**TEXTE FOURNI:**
+++

L'Afrique Réelle N°62 - Février 2015


























Sommaire

Actualité
- Algérie : L'effondrement du prix du pétrole menace la paix sociale
- Le Nigeria et le Niger face à Boko Haram
- Burkina Faso : De Thomas Sankara à Blaise Compaoré

Histoire
Le premier conflit mondial en Afrique du Nord

Afrique du Sud
Quand Mgr Lafont louvoie entre niaiserie, aveuglement et déni de réalité


Editorial de Bernard Lugan :

Par leurs provocations irresponsables, les « Charlie » réussiront-ils à paralyser la lutte anti-jihadiste au Sahel ?

1) Parlons vrai : que cela plaise ou non, pour une grande partie de l'Afrique, l'odieux assassinat des journalistes de Charlie Hebdo est vu comme la « juste punition de blasphémateurs ». Quant aux imprudents responsables africains qui furent littéralement convoqués à la marche parisienne des « Charlie », notamment les présidents Ibrahim Boubacar Keita du Mali et Mahamadou Issoufou du Niger, les voilà désignés comme des ennemis de l'islam. Ils sont donc politiquement affaiblis et cela alors qu'ils sont en première ligne contre le jihadisme.

+++

**DONNÉES FOURNIES:**
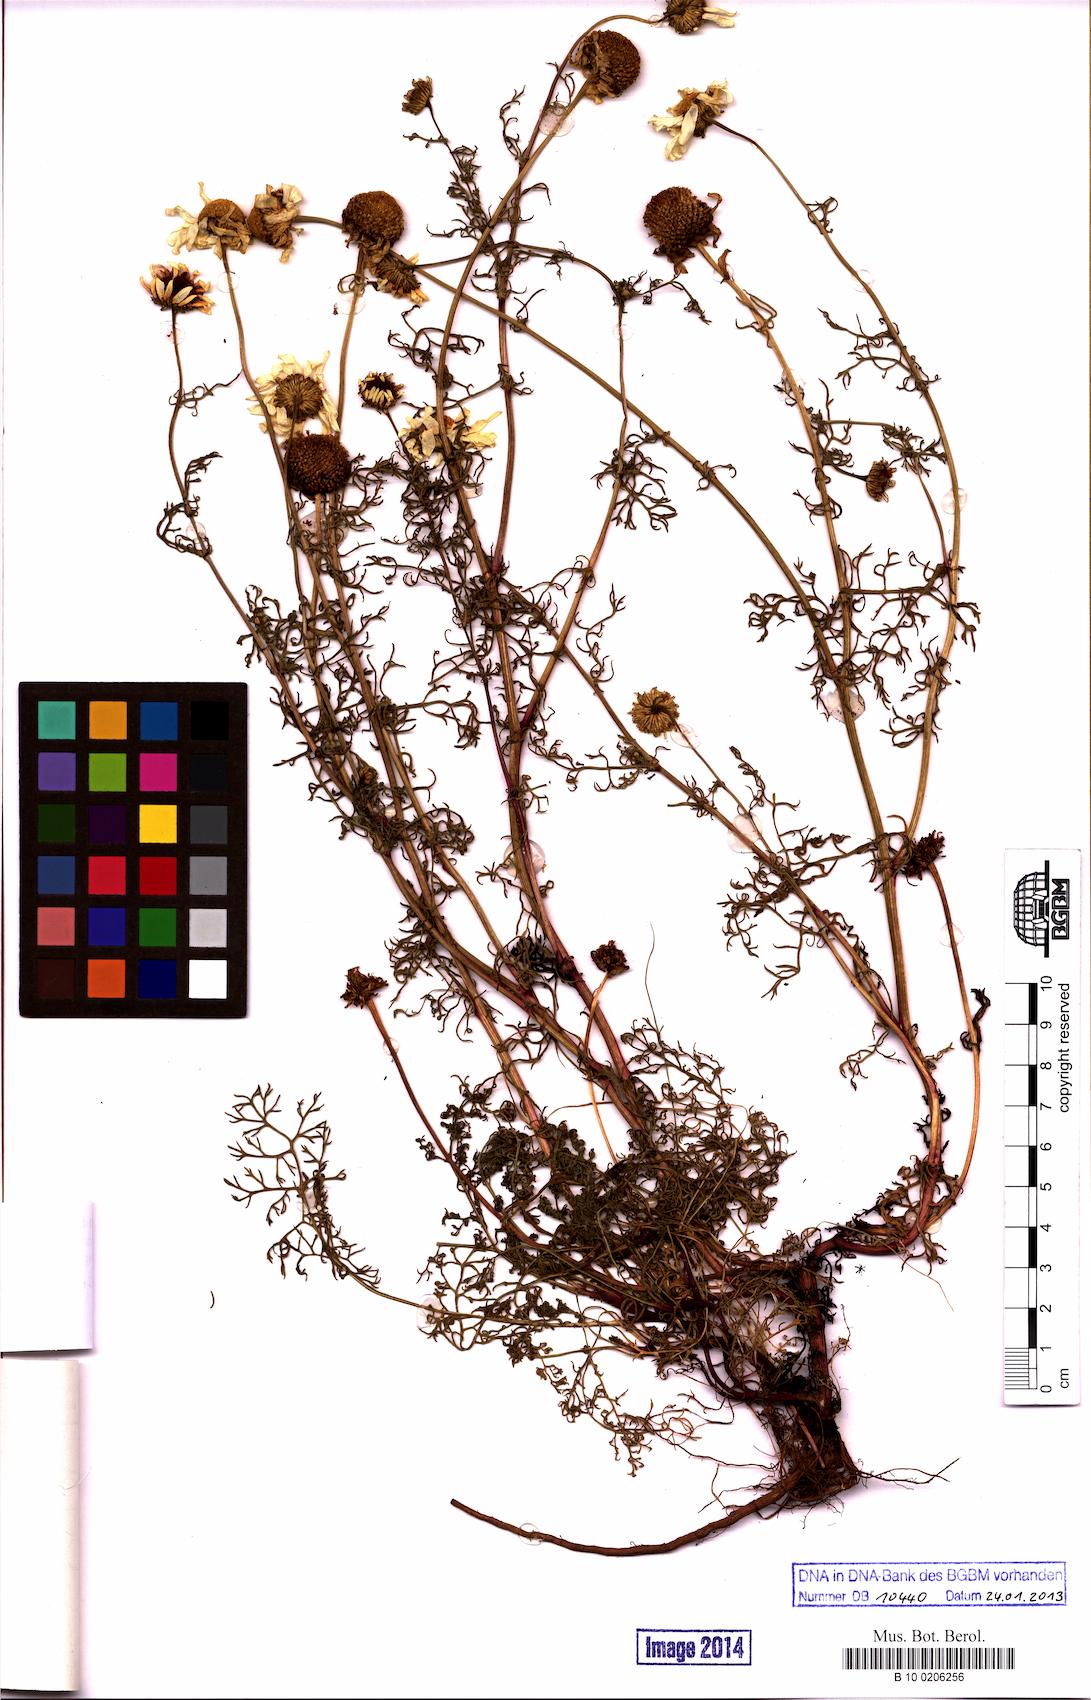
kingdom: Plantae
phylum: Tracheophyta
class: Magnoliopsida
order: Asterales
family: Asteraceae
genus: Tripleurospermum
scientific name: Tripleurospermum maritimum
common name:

+++

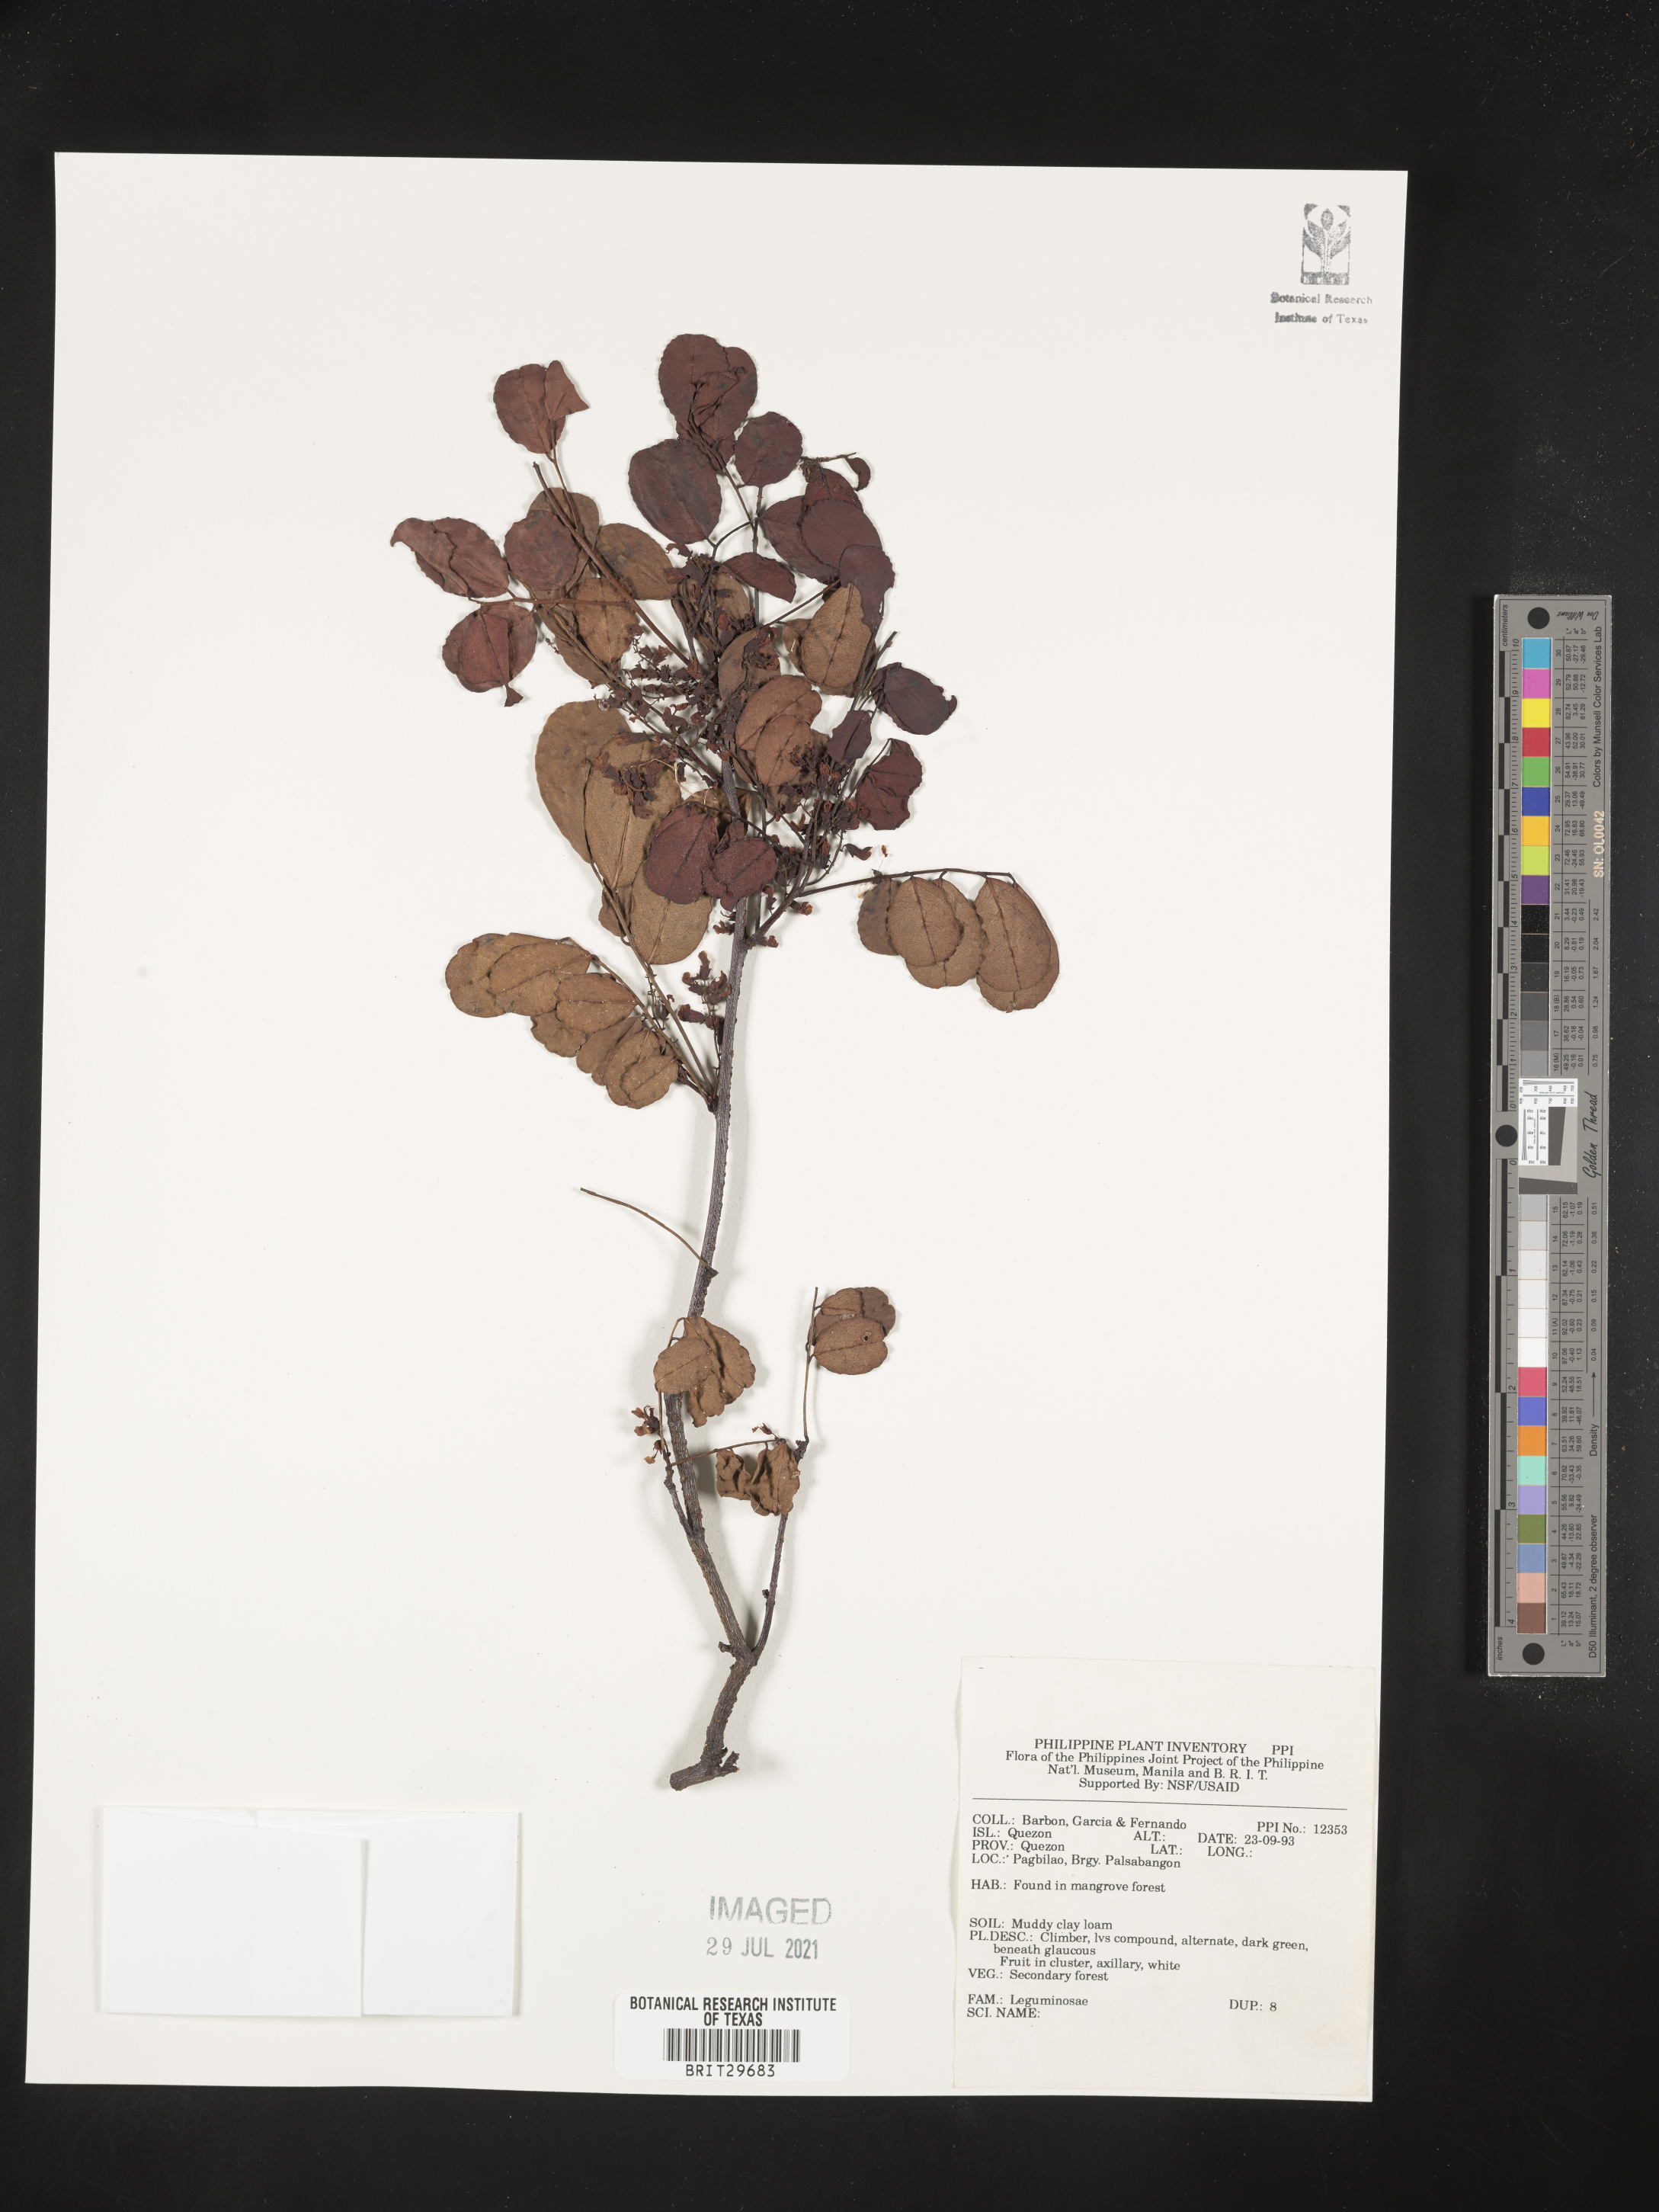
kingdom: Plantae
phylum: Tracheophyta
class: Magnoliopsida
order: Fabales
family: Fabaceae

+++

Relevez toutes les personnes désignées par leur nom dans le texte fourni ci-dessus, dans leur ordre d'apparition.

**SOLUTION PROPOSÉE:**
- Thomas Sankara
- Blaise Compaoré
- Mgr Lafont
- Bernard Lugan
- Ibrahim Boubacar Keita
- Mahamadou Issoufou